***** Given data *****
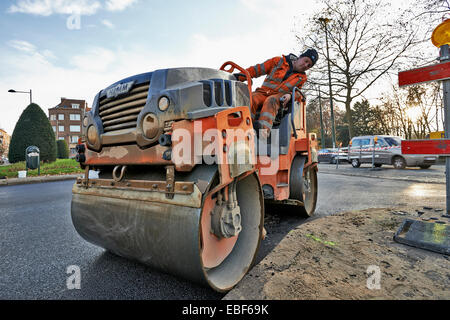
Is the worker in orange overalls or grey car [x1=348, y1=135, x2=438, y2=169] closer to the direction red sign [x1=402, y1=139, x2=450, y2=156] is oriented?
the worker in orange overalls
*****
***** Given data *****
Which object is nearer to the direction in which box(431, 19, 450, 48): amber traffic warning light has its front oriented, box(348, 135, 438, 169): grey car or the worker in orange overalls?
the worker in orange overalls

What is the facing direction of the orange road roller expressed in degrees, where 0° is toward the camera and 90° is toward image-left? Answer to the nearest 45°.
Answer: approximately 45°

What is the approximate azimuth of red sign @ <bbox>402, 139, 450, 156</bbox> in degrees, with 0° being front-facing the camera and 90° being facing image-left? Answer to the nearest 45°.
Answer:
*****
Task to carry out: Retype the records from the line with "What is the facing" up to and including the line with "Answer: approximately 45°", keeping every character as it appears.

Written response:
What is the facing direction of the orange road roller expressed in degrees, where 0° is toward the camera and 90° is toward image-left? Answer to the nearest 45°.
Answer: approximately 45°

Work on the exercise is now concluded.